Des neurobiologistes parviennent à amplifier la mémoire de l’animal au moyen d’un nouveau type de médicament.




Cell - Dec.2011 (DR)

“Des neurobiologistes parviennent à amplifier la mémoire de l’animal au moyen d’un nouveau type de médicament” par le Docteur Erard de Hemricourt. Des neurobiologistes américains sont récemment parvenus à augmenter de manière importante la mémoire de la souris au moyen d’un nouveau type de médicament. Pour arriver à cela, les chercheurs du Baylor College of Medicine se sont d’abord penchés sur un type particulier de souris, particulier car elles présentaient toutes une anomalie génétique provoquant l’inactivation d’une protéine spécifique, la protéine PKR.

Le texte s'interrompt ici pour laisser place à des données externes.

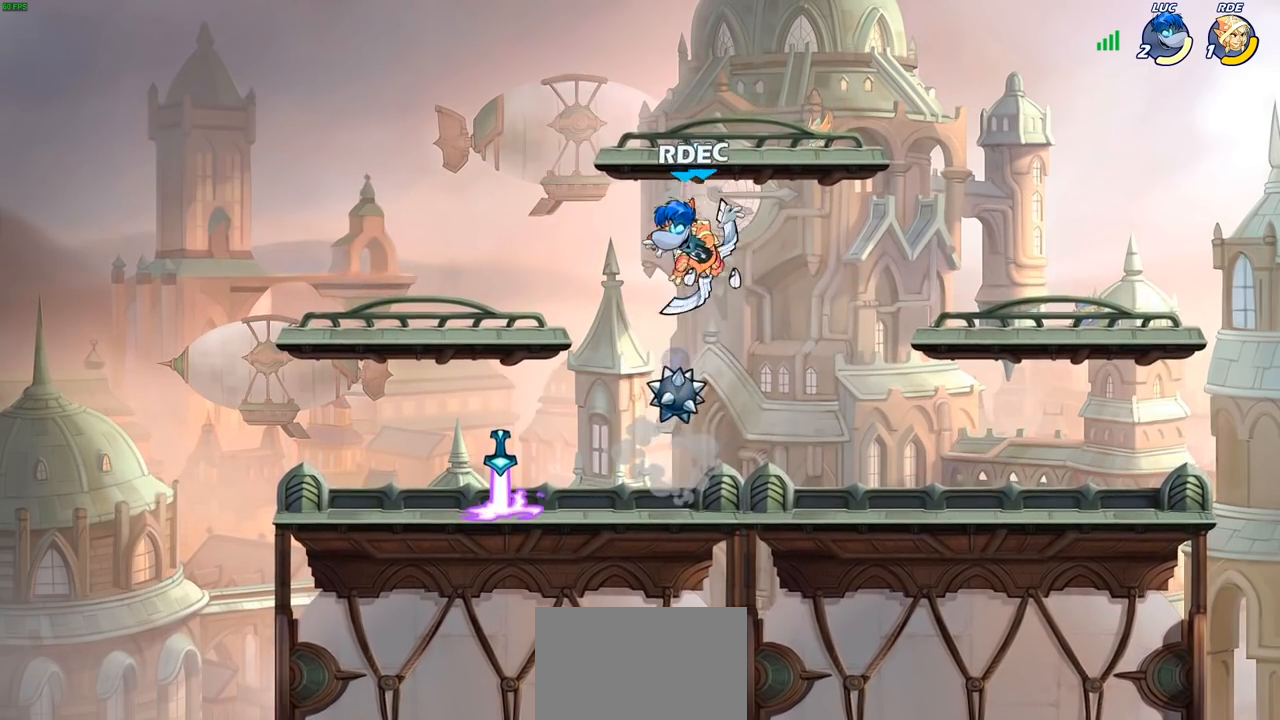
{"buttons": [], "left_stick": "center", "right_stick": "center", "events": [[83, "left_stick", "left"], [183, "SQUARE", "down"], [200, "left_stick", "center"], [250, "SQUARE", "up"], [350, "SQUARE", "down"], [467, "SQUARE", "up"]]}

La PKR est une protéine un peu complexe qui intervient dans les phénomènes infectieux viraux. Autrement dit, l’activation de la PKR chez la souris passe par une infection virale. Or, si l’activité de cette molécule est bloquée, comme c’est le cas chez les souris porteurs de l’anomalie génétique, on observe paradoxalement une amélioration de l’apprentissage et de la mémorisation.

Les auteurs de l’étude publiée dans la revue Cell (Suppression of PKR Promotes Network Excitability and Enhanced Cognition by Interferon-γ-Mediated Disinhibition. Ping Jun Zhu et al. Cell, Volume 147, Issue 6, 1384-1396, 9 December 2011) montrent ainsi que les souris dépourvues de PKR au niveau du cerveau exhiberaient une ‘super-mémoire’. « En bloquant génétiquement la protéine PKR, il est possible d’accroître l’excitabilité des cellules cérébrales avec un impact positif sur l’apprentissage et la mémorisation » selon le Dr Mauro Costa-Mattioli, l’un des auteurs de l’étude.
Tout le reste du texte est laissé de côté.